Discovering the bottlenecks that negatively impact treatment processes can be reasonably easy, but finding solutions to effectively manage these bottlenecks, in the short and long term, presents a challenge. The goal is to quickly and effectively place the patient on the correct treatment path, and this includes:
- Initial contact with the patient and efficiently booking the first appointment
- Placing the patient into the clinic/treatment room with the correct healthcare professional in the first phase
- Quickly referring the patient to the appropriate treatment path, with initial lab/evaluation criteria being prescribed and evaluated by the appropriate professional as soon as possible
Progressive healthcare instruments are arriving to redefine assessment and treatment processes.

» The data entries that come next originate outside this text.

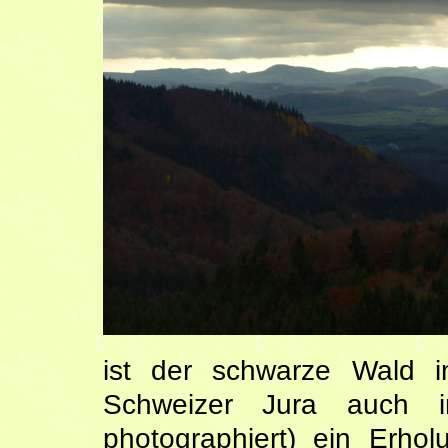
ist der schwarze Wald i
Schweizer Jura auch 
photographiert) ein Erho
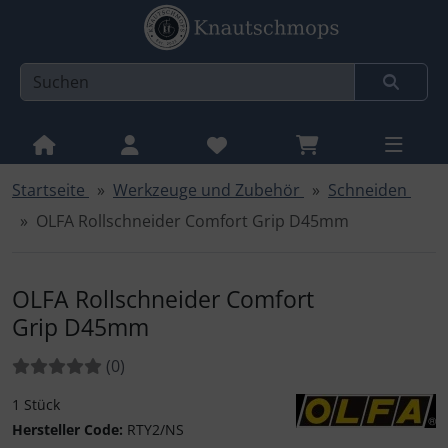
Startseite
Werkzeuge und Zubehör
Schneiden
Sprungnavigation
Springe zur Navigation
OLFA Rollschneider Comfort Grip D45mm
Springe zum Inhalt
Springe zum Login-Button
OLFA Rollschneider Comfort
Springe zum Button für Einstellungen
Grip D45mm
Springe zu den allgemeinen Informationen
Bewertungen:
Bewertungen
(0
)
1 Stück
Hersteller Code:
RTY2/NS
Olfa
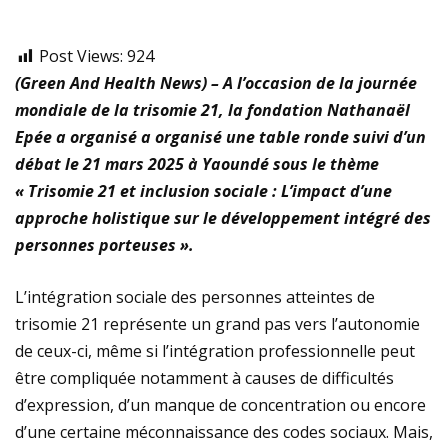
Post Views:
924
(Green And Health News) – A l’occasion de la journée
mondiale de la trisomie 21, la fondation Nathanaël
Epée a organisé a organisé une table ronde suivi d’un
débat le 21 mars 2025 à Yaoundé sous le thème
« Trisomie 21 et inclusion sociale : L’impact d’une
approche holistique sur le développement intégré des
personnes porteuses ».
L’intégration sociale des personnes atteintes de
trisomie 21 représente un grand pas vers l’autonomie
de ceux-ci, même si l’intégration professionnelle peut
être compliquée notamment à causes de difficultés
d’expression, d’un manque de concentration ou encore
d’une certaine méconnaissance des codes sociaux. Mais,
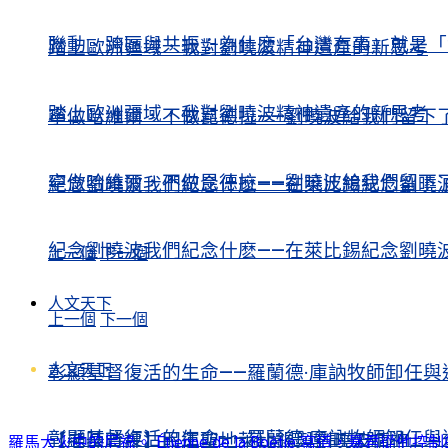
聯動、跨區與共振：為什麽「台灣有事」就是「
踏上歐洲疆域，我對劉曉波精神遺產的新思考
踏上歐洲疆域，我對劉曉波精神遺產的新思考
寧做哈維爾，不做昆德拉——劉曉波給我們留下
寧做哈維爾，不做昆德拉——劉曉波給我們留下
紀念劉曉波我們紀念什麽——在萊比錫紀念劉曉
紀念劉曉波我們紀念什麽——在萊比錫紀念劉曉
上一個
下一個
人文天下
上一個
下一個
人文天下
彰顯基督復活的生命——羅蘭德·庫訥牧師卸任與
彰顯基督復活的生命——羅蘭德·庫訥牧師卸任與
【老陳時評】民運聖地萊比錫與劉曉波精神
羅馬大火中的尼祿。 Étienne de la Boétie 寫道，暴君從他控制的人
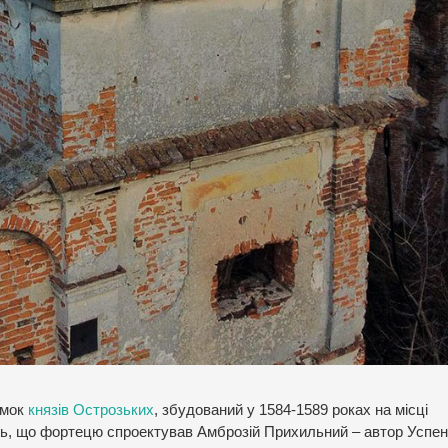
амок
князів Острозьких
, збудований у 1584-1589 роках на місці
ють, що фортецю спроектував Амброзій Прихильний – автор Успен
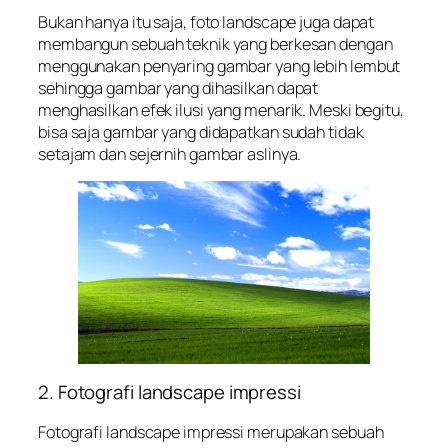
Bukan hanya itu saja, foto landscape juga dapat
membangun sebuah teknik yang berkesan dengan
menggunakan penyaring gambar yang lebih lembut
sehingga gambar yang dihasilkan dapat
menghasilkan efek ilusi yang menarik. Meski begitu,
bisa saja gambar yang didapatkan sudah tidak
setajam dan sejernih gambar aslinya.
2. Fotografi landscape impressi
Fotografi landscape impressi merupakan sebuah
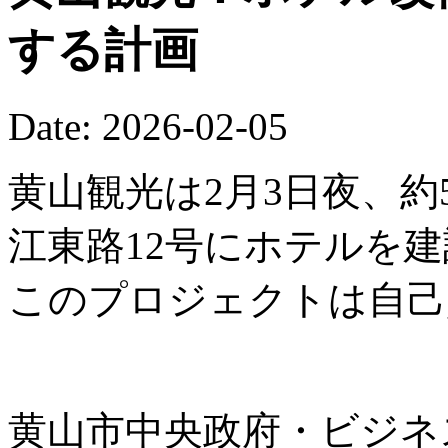
する計画
Date: 2026-02-05
黄山観光は2月3日夜、約
江東路12号にホテルを
このプロジェクトは自己
黄山市中央政府・ビジネ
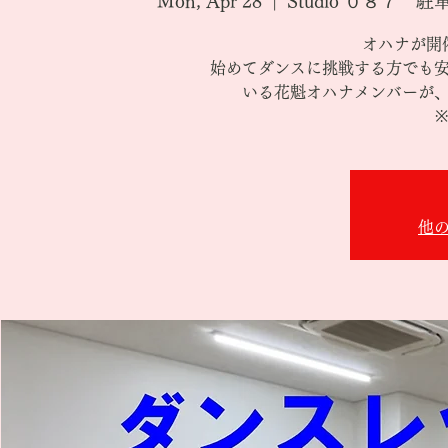
Mon, Apr 28
  |  
Studio ０８７
オハナが開
始めてダンスに挑戦する方でも
いる花魁オハナメンバーが
他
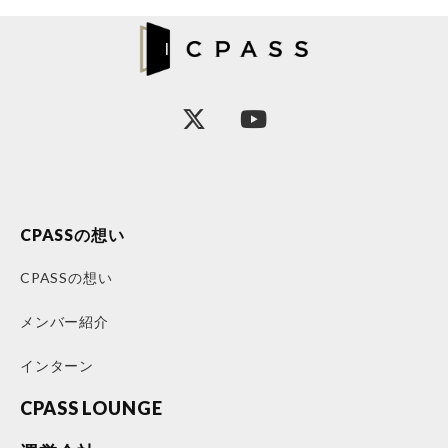
CPASSの想い
CPASSの想い
メンバー紹介
インターン
CPASS LOUNGE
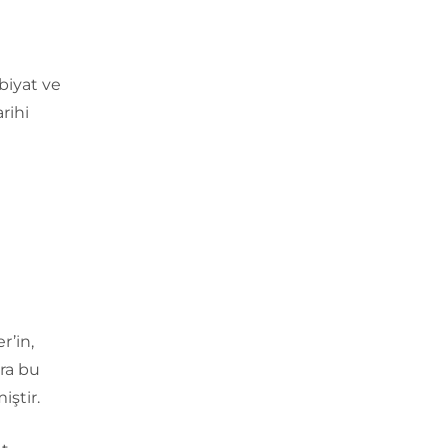
biyat ve
rihi
r’in,
nra bu
iştir.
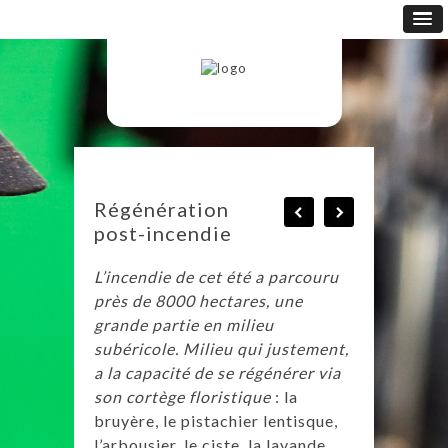
Régénération
post-incendie
L’incendie de cet été a parcouru
près de 8000 hectares, une
grande partie en milieu
subéricole. Milieu qui justement,
a la capacité de se régénérer via
son cortège floristique
: la
bruyère, le pistachier lentisque,
l’arbousier, le ciste, la lavande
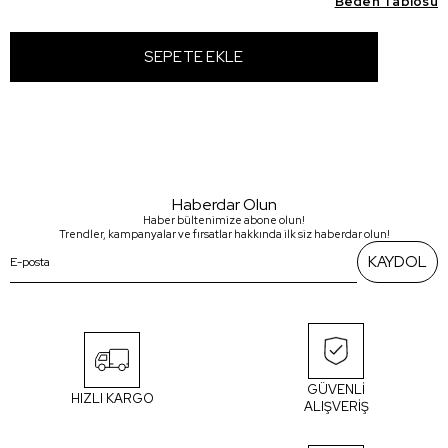
Beden Tablosu
Haberdar Olun
Haber bültenimize abone olun!
Trendler, kampanyalar ve fırsatlar hakkında ilk siz haberdar olun!
KAYDOL
GÜVENLİ
HIZLI KARGO
ALIŞVERİŞ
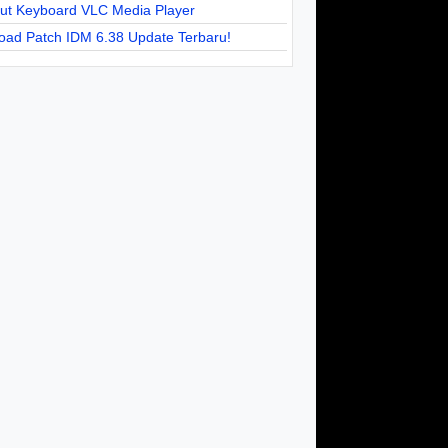
cut Keyboard VLC Media Player
oad Patch IDM 6.38 Update Terbaru!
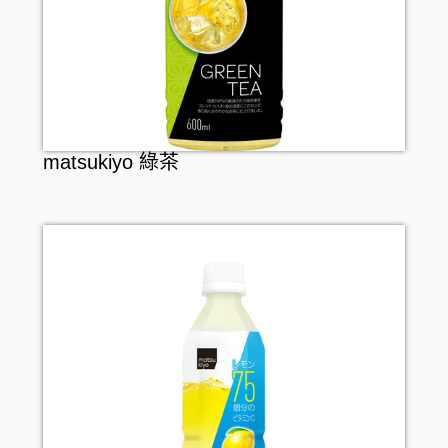
matsukiyo 綠茶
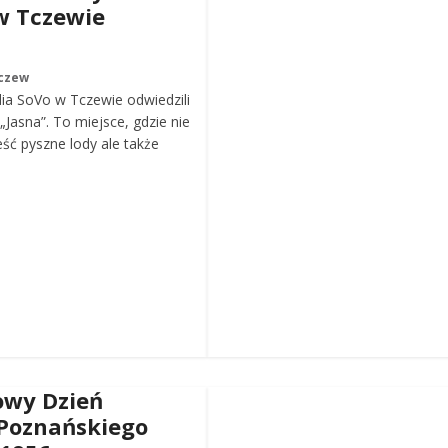
w Tczewie
czew
ia SoVo w Tczewie odwiedzili
„Jasna”. To miejsce, gdzie nie
eść pyszne lody ale także
wy Dzień
Poznańskiego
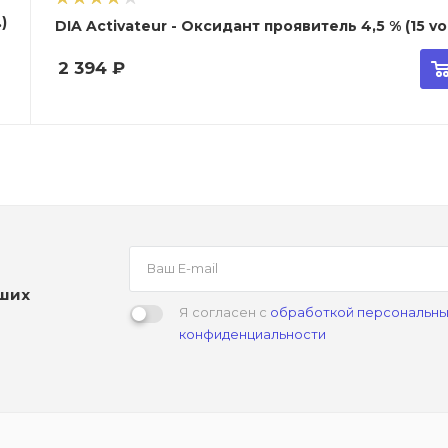
.)
DIA Activateur - Оксидант проявитель 4,5 % (15 vo
2 394
₽
аших
Я согласен с
обработкой персональны
конфиденциальности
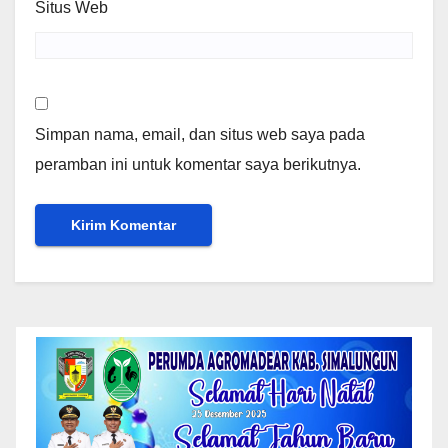
Situs Web
Simpan nama, email, dan situs web saya pada
peramban ini untuk komentar saya berikutnya.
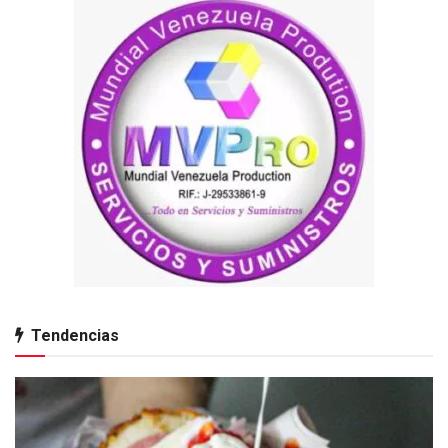
Tendencias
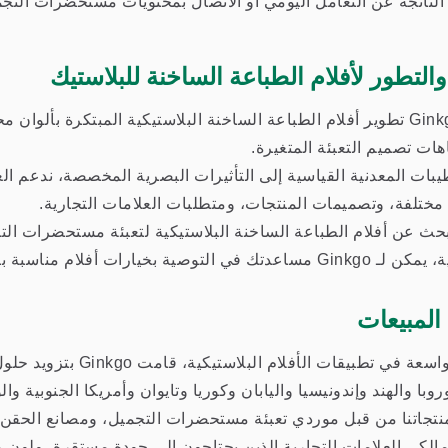
لناتجة عن التعامل اليومي أو الاتصال بمحتويات مستحضرات التجم
والتطور لأفلام الطباعة الساخنة للبلاستيك
تواصل Ginkgo تطوير أفلام الطباعة الساخنة البلاستيكية المبتكرة ب
اهات تصميم التعبئة المتغيرة.
بات المعدنية القياسية إلى التأثيرات البصرية المخصصة، ندعم الع
 مختلفة، وتصميمات المنتجات، ومتطلبات العلامات التجارية.
بحث عن أفلام الطباعة الساخنة البلاستيكية لتعبئة مستحضرات التج
 أفلام مناسبة بناءً على موادك، وعملية الطباعة، ومتطلبات الأداء.
المبيعات
مع خبرة واسعة في تطبيقا
وبا والهند وإندونيسيا واليابان وكوريا وتايوان وأمريكا الجنوبية وال
تجاتنا من قبل موردي تعبئة مستحضرات التجميل، ومصانع الحقن ا
ومالكي العلامات التجارية الذين يحتاجون إلى جودة مستقرة، ولون م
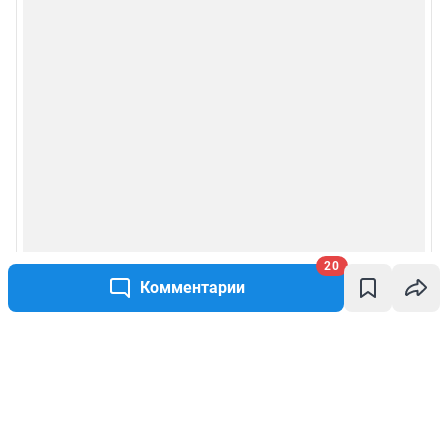
20
Комментарии
Написать комментарий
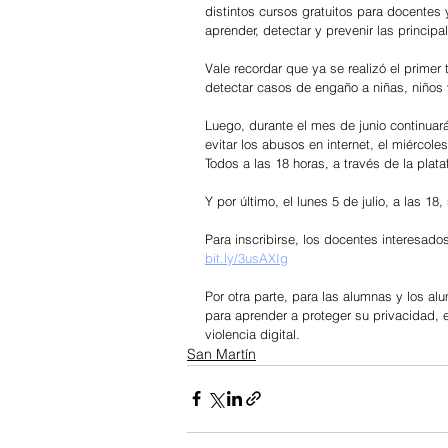
distintos cursos gratuitos para docentes 
aprender, detectar y prevenir las principa
Vale recordar que ya se realizó el primer
detectar casos de engaño a niñas, niños
Luego, durante el mes de junio continuar
evitar los abusos en internet, el miércole
Todos a las 18 horas, a través de la pla
Y por último, el lunes 5 de julio, a las 18
Para inscribirse, los docentes interesado
bit.ly/3usAXIg
Por otra parte, para las alumnas y los al
para aprender a proteger su privacidad, e
violencia digital.
San Martín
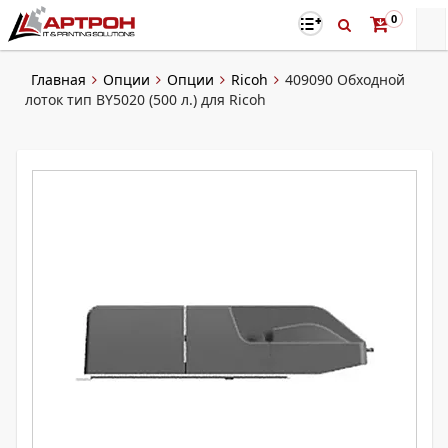
0
Главная
Опции
Опции
Ricoh
409090 Обходной
лоток тип BY5020 (500 л.) для Ricoh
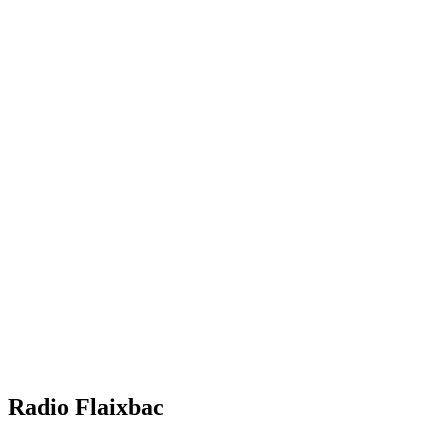
Radio Flaixbac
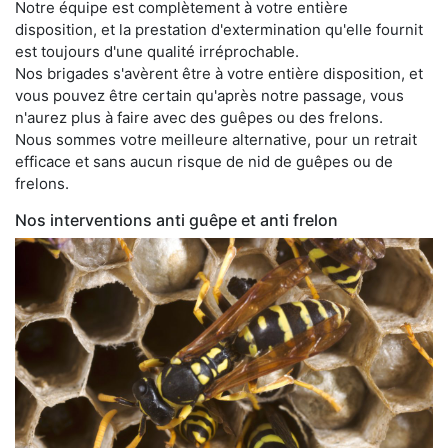
Notre équipe est complètement à votre entière
disposition, et la prestation d'extermination qu'elle fournit
est toujours d'une qualité irréprochable.
Nos brigades s'avèrent être à votre entière disposition, et
vous pouvez être certain qu'après notre passage, vous
n'aurez plus à faire avec des guêpes ou des frelons.
Nous sommes votre meilleure alternative, pour un retrait
efficace et sans aucun risque de nid de guêpes ou de
frelons.
Nos interventions anti guêpe et anti frelon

Fortunately, many progressive healthcare companies understand the changing requirements and are adapting their technologies to meet the demands. Faster intervention and patient channeling to the correct treatment professional is made possible through effective chatbot interactions during appointment scheduling. Earlier treatment intervention can be initiated because of the development and implementation of remote treatment sessions. Effective and efficient medical diagnostics are being supported by AI solutions. And these are only initial examples of impacts that new technologies will have on the future of healthcare.
New approaches will require a shift in thinking, for both patients and professionals alike, towards new ways of interacting in the world of healthcare.
New solutions to address waiting times are directed at changing the healthcare stories that will be told in the future. Online and remote treatment experiences will become the patient’s first entry point into the healthcare system, improving both the beginning and ending of the healthcare experience. With patient and professional acceptance of new ways of interacting, significant progress in reducing wait times is within reach.